* **EXERCÍCIO CURTO 1**
Explique, conforme o trecho sobre o marxismo, por que é preciso cultivar dialeticamente a memória das diversas "escolas" marxistas.
* **EXERCÍCIO CURTO 2**
Liste todas as denominações do marxismo citadas no trecho sobre o marxismo.

* **TRECHO DO TEXTO**
★ ★ ★
Períodos como o que estamos atravessando, de ascensão do fascismo, nos colocam diante da necessidade de recomeçar tudo de novo. Aqui nos limitaremos ao trabalho da memória na frente cultural com o próprio marxismo como elemento central para nos dar régua e compasso.
Lembremo-nos, por exemplo, de que a tradição socialista e comunista é rica em confrontos, divergências e polêmicas infindáveis. Deles é que o marxismo tira a sua força e capacidade de avançar. Para uma pequena amostra desta ampla matéria, basta remeter a clássicos como o Manifesto comunista e Do socialismo utópico ao científico, este último da lavra de Engels. Nestas duas obras nos defrontamos com o socialismo reacionário dos aristocratas que sonham com a volta ao feudalismo, o socialismo conservador da burguesia, além do socialismo e do comunismo crítico-utópicos. Socialismo científico vem a ser uma denominação entre outras do marxismo, que suprassume todos os conceitos anteriores.
O próprio marxismo acabaria produzindo outra multiplicação de denominações. Por exemplo: marxismo legal, surgido na Rússia do século XIX, os marxismos economicista, reformista e/ou revisionista; marxismo empedernido (na formulação de Lenin em 1906); marxismo ortodoxo (na concepção de Lukács), o marxismo-leninismo dos stalinistas e assim por diante, até culminar na relativamente recente formulação de Perry Anderson – marxismo ocidental. Isto sem falar em outra preciosa contribuição inglesa, a de Raymond Willliams, que impulsionou a formação da ala do materialismo cultural[2], atuante até hoje na Inglaterra e nos Estados Unidos. Todas estas “escolas” constituem a nossa herança. Temos que no mínimo cultivar dialeticamente a sua memória pois, como aprendemos com Hegel, é com ela que forjaremos as armas com que confrontar os neoassaltantes de beira de estrada atualmente na ativa.
★ ★ ★
* **LISTAGEM FORNECIDA**

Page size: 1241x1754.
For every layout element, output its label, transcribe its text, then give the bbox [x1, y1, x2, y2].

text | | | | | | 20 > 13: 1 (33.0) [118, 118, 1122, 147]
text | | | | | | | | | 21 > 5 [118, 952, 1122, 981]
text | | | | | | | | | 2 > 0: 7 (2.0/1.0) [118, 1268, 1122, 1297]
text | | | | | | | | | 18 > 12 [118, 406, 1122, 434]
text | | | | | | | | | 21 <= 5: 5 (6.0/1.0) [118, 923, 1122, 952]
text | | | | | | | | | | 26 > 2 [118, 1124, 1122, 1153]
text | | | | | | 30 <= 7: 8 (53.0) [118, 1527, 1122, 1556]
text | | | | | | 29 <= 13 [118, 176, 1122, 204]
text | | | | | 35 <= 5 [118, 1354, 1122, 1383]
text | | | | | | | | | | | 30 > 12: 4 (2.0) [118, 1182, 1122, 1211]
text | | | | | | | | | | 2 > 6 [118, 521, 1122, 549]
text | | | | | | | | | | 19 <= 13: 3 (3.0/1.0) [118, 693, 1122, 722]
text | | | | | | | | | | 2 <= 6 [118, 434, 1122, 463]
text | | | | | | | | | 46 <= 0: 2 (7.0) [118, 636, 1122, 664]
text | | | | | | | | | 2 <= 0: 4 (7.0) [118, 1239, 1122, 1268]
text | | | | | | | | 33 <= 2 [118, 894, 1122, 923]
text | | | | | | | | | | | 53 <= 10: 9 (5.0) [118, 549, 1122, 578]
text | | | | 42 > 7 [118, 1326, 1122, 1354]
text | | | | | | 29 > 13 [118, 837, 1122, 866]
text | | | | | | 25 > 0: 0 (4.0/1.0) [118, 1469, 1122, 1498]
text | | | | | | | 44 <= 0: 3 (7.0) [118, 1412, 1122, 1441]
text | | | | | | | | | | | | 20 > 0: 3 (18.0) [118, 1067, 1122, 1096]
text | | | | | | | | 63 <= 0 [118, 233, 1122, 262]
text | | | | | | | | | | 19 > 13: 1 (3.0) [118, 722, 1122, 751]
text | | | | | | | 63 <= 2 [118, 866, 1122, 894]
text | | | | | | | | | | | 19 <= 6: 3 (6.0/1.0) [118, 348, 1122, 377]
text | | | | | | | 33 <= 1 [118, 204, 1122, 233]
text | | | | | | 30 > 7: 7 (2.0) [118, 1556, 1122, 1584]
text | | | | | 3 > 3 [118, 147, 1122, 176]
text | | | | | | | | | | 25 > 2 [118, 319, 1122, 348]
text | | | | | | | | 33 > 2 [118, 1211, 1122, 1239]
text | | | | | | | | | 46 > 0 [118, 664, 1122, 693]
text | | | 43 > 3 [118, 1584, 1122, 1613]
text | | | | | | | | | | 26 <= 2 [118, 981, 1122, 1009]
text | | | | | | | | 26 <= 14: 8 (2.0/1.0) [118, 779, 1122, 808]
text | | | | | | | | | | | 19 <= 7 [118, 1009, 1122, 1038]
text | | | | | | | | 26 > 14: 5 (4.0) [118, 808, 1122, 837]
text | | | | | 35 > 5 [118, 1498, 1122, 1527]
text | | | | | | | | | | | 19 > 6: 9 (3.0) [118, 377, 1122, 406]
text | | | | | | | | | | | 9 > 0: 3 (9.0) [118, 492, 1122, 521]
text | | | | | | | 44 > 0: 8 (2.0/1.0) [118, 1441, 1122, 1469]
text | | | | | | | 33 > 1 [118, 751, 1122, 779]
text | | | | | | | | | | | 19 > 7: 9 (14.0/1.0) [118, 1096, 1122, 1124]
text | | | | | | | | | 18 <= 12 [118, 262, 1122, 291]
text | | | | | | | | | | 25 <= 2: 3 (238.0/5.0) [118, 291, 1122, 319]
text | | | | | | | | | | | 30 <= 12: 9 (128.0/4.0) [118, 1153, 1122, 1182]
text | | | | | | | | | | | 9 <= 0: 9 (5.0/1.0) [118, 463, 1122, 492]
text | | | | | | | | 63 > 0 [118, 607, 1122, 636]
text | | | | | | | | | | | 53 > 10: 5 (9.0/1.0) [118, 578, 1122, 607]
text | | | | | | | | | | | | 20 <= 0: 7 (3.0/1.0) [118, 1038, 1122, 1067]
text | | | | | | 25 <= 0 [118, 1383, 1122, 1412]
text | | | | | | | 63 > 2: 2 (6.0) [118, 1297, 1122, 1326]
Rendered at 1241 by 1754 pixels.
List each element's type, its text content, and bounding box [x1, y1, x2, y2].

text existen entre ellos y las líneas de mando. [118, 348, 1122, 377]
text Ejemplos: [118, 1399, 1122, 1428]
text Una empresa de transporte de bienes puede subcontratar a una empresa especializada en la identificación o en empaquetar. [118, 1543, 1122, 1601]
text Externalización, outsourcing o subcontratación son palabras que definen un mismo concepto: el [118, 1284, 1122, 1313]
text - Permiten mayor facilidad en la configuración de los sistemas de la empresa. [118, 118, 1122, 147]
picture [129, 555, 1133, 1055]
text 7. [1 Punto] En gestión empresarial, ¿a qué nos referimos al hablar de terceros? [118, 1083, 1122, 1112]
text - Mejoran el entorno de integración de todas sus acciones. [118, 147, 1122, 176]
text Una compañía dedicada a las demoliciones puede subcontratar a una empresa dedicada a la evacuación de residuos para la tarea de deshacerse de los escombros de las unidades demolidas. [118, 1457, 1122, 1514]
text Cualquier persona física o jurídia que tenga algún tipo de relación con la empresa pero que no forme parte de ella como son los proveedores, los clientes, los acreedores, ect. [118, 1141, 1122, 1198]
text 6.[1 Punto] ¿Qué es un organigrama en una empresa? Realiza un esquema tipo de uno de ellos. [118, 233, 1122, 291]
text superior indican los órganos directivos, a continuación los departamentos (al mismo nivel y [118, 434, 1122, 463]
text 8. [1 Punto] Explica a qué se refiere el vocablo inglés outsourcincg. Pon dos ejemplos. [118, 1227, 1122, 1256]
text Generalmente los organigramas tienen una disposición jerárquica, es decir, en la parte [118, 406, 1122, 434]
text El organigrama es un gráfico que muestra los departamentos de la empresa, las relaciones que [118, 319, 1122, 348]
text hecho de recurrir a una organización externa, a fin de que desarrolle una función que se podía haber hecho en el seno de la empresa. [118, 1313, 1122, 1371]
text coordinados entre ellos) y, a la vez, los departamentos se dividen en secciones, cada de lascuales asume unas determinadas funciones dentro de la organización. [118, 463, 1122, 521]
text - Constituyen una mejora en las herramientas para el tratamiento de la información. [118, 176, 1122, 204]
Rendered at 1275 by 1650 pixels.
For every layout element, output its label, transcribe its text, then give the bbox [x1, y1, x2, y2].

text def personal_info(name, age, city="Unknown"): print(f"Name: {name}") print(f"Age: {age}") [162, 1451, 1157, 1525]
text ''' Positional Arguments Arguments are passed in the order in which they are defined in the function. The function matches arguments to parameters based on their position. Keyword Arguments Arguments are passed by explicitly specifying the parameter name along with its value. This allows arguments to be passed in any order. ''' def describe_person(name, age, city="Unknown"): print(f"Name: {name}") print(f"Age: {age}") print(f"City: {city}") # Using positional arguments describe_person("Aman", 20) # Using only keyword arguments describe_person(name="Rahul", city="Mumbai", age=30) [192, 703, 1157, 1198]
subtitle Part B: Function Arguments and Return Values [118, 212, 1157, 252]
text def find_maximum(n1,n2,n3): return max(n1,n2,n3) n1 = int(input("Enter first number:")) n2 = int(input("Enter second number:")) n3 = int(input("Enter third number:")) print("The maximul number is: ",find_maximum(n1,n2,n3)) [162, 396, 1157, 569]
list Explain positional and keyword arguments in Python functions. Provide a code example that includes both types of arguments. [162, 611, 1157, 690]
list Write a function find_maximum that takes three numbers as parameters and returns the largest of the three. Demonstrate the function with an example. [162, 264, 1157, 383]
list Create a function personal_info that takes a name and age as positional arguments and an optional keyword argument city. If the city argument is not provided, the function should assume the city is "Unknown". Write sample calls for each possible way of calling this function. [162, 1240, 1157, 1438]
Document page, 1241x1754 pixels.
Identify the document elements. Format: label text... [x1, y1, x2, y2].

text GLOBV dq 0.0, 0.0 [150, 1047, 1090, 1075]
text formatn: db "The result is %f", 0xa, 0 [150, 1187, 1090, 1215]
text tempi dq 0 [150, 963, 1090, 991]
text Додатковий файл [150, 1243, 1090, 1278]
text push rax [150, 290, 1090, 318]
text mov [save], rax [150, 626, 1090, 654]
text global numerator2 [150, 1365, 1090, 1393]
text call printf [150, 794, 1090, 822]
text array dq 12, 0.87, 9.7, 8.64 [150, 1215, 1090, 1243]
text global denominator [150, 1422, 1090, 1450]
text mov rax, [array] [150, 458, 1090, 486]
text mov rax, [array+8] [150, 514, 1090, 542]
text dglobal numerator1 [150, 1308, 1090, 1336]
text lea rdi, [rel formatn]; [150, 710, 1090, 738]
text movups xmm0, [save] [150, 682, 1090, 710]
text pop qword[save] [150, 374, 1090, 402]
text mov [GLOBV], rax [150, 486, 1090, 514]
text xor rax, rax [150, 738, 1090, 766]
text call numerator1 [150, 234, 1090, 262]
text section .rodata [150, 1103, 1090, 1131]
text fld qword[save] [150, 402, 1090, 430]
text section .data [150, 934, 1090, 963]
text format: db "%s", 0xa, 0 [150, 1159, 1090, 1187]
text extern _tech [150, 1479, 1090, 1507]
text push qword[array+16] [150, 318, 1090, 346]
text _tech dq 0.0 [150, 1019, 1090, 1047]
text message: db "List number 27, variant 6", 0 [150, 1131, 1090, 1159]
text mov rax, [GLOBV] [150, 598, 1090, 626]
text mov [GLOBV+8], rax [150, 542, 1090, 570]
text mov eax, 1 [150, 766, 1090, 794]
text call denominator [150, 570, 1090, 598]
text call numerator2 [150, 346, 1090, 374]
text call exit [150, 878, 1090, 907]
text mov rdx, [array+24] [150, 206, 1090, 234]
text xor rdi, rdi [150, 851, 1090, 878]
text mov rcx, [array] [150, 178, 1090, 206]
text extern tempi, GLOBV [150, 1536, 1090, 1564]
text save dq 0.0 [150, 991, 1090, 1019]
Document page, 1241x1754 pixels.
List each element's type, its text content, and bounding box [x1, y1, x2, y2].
★ ★ ★
* **RESPOSTA COMPLETA 1**
Segundo o trecho, é com essa memória que se forjarão as armas para confrontar os "neoassaltantes de beira de estrada" atualmente na ativa, como se aprende com Hegel.

* **RESPOSTA COMPLETA 2**
- socialismo científico
- marxismo legal
- marxismos economicista, reformista e/ou revisionista
- marxismo empedernido
- marxismo ortodoxo
- marxismo-leninismo
- marxismo ocidental